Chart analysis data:
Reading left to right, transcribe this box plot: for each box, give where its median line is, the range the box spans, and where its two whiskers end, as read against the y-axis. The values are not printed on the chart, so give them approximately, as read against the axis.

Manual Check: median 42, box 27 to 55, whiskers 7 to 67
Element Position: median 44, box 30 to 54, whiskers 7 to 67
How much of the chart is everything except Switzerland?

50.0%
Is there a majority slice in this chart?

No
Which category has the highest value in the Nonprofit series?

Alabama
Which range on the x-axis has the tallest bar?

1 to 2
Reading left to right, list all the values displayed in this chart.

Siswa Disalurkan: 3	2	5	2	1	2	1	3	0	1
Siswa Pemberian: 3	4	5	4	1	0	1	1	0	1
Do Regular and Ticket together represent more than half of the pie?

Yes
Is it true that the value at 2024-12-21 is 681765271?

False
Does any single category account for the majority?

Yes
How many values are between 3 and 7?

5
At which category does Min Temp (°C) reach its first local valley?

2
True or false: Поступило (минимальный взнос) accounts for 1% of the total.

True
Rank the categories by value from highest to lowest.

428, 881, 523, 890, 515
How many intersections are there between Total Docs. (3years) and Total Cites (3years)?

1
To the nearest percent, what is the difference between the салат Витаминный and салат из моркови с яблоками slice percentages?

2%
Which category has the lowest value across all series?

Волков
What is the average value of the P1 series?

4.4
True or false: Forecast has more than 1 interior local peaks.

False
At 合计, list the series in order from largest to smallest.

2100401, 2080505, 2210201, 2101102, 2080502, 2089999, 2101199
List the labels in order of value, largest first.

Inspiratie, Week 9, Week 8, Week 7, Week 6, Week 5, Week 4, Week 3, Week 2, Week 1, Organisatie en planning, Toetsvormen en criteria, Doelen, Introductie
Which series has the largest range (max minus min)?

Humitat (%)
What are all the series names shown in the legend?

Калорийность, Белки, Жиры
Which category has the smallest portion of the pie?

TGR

Exercise: Pick out every line in the items above that contains the word "order" and copy each of those lines in full.

Answer to this problem:
At 合计, list the series in order from largest to smallest.
List the labels in order of value, largest first.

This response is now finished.